Late in the nineteenth century people from countries like Poland, Russia and Germany paid for what they were informed was arable land at Jackson Bay, New Zealand, only to discover once they had made the long journey, that they had bought land in an isolated, rugged piece of area thick with rainforest right down to the ocean, and impossible to farm.
C told us that the graves of this cemetery seem to be mostly those of young men killed by drowning or from trees falling on them while trying to clear the forest. Unsurprisingly most of the disillusioned immigrants ended up leaving, although some remained to establish the town of Jackson Bay. There was some hope that the very sheltered harbour would become a thriving port, but that has never eventuated. Jackson Bay is a pretty harbour and village, but to me there seems to linger still some sense of disappointment; or maybe it's just that plain old resentment towards visitors that seems to pervade certain small towns.

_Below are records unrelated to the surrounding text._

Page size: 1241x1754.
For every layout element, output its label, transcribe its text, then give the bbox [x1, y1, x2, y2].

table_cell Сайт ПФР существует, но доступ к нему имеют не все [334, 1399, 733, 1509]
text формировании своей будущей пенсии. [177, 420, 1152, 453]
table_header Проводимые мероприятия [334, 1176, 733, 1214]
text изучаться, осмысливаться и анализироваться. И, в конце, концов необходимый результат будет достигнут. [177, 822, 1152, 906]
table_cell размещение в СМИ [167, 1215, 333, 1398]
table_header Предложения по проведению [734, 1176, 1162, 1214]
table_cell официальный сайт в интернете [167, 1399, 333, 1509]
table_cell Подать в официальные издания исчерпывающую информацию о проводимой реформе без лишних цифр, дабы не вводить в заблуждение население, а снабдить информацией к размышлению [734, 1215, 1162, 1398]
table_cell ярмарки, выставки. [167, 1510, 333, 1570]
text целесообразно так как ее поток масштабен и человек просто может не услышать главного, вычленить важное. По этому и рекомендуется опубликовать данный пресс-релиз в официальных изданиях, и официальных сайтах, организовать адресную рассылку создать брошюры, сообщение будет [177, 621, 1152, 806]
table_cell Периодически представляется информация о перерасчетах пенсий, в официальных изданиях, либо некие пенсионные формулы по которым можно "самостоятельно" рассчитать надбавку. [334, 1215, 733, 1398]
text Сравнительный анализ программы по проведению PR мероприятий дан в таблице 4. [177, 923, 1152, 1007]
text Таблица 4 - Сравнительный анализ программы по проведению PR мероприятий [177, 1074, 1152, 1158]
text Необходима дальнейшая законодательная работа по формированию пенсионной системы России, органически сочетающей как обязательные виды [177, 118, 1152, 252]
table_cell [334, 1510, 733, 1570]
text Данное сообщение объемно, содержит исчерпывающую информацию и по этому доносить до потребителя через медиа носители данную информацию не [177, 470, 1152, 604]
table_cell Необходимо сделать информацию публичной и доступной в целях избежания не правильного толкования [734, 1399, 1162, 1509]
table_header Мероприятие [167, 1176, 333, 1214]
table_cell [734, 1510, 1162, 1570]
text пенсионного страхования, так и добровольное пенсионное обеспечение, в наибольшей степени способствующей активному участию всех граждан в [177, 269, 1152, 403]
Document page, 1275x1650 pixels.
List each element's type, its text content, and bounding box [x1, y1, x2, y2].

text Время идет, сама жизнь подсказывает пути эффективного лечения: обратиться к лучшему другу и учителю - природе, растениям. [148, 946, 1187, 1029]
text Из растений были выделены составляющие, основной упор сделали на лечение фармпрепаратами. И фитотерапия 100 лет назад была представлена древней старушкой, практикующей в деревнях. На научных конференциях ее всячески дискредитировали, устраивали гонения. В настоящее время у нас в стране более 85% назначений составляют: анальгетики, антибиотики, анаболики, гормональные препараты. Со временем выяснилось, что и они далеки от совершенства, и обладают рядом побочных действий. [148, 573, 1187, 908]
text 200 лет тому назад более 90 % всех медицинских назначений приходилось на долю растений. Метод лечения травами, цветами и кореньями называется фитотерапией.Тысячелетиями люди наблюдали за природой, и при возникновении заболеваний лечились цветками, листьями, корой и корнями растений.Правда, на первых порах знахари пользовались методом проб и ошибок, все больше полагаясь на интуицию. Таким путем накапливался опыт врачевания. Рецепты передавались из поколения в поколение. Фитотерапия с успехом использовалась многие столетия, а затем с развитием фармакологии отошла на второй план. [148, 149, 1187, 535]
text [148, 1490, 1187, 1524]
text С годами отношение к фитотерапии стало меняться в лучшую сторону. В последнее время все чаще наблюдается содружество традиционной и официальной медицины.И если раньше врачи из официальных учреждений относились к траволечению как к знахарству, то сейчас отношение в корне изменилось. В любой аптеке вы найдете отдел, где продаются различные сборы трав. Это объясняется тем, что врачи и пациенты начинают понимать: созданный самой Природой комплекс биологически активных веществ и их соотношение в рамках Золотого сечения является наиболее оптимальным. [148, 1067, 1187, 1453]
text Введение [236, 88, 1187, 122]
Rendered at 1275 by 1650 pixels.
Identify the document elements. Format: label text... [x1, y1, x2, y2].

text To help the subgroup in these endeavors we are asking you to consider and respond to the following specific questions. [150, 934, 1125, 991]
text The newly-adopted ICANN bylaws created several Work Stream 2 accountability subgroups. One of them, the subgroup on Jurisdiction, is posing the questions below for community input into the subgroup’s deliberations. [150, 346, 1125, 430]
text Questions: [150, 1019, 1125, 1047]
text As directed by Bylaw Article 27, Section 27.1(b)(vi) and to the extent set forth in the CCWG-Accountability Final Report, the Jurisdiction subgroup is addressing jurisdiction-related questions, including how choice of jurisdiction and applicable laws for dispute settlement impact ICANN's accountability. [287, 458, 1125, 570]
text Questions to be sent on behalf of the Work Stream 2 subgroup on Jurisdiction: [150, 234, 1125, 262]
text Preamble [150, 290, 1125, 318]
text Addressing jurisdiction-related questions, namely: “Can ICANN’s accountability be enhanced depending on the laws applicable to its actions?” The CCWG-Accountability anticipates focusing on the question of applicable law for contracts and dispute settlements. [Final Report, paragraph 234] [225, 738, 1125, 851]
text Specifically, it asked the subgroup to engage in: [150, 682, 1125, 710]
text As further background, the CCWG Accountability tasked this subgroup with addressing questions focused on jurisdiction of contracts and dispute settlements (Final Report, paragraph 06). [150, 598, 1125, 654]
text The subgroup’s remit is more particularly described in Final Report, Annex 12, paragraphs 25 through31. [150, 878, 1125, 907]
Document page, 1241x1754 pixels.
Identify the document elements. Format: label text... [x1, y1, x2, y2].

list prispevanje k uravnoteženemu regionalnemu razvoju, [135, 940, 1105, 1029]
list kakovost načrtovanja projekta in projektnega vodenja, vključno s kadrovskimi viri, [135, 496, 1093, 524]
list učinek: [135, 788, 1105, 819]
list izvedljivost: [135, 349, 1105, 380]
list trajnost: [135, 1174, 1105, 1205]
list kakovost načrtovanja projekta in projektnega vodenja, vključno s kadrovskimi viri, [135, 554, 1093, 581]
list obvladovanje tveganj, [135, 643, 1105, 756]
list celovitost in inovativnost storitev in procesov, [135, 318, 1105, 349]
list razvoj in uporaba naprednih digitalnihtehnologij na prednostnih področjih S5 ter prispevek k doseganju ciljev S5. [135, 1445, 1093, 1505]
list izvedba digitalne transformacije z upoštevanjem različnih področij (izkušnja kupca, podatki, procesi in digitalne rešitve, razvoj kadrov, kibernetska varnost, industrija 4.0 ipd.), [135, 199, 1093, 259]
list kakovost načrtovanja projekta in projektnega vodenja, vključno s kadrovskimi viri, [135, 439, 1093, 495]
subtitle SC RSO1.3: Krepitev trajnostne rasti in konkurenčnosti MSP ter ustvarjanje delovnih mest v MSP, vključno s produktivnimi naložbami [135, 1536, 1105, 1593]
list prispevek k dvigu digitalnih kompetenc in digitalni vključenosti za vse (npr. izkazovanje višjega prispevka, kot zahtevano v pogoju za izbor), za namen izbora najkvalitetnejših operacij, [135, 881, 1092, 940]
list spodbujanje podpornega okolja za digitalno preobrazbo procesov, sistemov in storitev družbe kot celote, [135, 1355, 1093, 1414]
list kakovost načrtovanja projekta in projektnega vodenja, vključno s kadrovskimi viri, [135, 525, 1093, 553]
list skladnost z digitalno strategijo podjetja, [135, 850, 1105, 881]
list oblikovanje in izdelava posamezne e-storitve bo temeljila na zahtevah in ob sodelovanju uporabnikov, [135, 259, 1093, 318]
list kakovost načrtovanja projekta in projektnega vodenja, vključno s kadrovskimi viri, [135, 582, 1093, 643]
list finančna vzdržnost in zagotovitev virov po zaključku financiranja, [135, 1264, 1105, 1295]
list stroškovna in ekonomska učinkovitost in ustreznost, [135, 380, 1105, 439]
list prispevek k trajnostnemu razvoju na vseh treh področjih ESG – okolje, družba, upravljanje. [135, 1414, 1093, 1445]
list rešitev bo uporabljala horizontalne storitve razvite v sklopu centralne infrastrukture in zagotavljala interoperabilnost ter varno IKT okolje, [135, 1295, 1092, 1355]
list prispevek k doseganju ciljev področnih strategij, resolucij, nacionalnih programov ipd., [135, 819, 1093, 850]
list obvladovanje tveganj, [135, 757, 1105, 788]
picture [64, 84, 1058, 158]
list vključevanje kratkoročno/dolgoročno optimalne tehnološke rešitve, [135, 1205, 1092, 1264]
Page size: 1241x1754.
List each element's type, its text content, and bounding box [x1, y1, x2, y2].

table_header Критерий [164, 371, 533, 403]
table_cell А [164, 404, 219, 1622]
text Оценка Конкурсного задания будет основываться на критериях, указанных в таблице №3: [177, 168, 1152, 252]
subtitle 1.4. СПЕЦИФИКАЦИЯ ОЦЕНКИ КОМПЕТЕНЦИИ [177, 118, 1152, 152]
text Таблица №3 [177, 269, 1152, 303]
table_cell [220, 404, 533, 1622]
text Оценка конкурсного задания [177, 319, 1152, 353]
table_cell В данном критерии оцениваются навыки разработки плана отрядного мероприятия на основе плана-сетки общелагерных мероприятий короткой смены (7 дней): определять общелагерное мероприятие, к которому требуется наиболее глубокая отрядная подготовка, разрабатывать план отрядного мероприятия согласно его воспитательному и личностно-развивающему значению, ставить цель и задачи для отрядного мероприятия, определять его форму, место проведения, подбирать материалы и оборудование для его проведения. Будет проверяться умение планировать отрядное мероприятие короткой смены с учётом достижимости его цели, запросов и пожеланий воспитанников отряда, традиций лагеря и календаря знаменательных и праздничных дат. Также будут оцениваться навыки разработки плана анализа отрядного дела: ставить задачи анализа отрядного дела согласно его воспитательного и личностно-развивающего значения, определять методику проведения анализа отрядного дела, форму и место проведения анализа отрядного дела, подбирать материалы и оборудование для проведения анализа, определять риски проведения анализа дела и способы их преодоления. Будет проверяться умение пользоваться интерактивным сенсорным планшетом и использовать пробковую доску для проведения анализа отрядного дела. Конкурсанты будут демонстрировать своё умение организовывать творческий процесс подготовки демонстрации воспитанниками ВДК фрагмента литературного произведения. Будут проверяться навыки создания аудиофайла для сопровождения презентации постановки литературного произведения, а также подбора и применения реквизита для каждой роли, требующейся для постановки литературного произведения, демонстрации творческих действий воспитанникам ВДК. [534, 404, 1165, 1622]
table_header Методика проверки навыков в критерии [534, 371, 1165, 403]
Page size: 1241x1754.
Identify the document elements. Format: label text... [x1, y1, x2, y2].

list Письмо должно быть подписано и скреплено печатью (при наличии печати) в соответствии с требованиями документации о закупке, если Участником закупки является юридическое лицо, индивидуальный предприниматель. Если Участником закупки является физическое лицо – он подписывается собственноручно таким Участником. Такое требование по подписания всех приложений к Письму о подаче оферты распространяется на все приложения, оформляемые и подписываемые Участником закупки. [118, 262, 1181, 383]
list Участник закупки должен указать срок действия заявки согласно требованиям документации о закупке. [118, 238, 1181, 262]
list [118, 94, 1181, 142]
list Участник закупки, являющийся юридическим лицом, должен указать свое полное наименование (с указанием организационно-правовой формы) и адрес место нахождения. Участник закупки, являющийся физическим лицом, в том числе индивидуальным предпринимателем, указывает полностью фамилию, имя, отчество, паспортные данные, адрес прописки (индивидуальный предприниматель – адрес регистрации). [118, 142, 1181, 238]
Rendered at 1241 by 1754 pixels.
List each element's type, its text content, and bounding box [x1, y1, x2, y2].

This is the Haast Pass again, showing the river valley between the mountains. The Maori word for the pass means 'the way becomes clear' or 'path of light'. They traversed the pass many times (with flax sandals for footwear) to get food, to trade pounamu (greenstone or jade) and to catch up on relatives.
We interrupted our journey home with a stop at the town of Cromwell. While R played a game of golf there, I explored the old part of the town . This is a part of the old town that wasn't drowned when the Clyde Dam was constructed in the mid-1980s.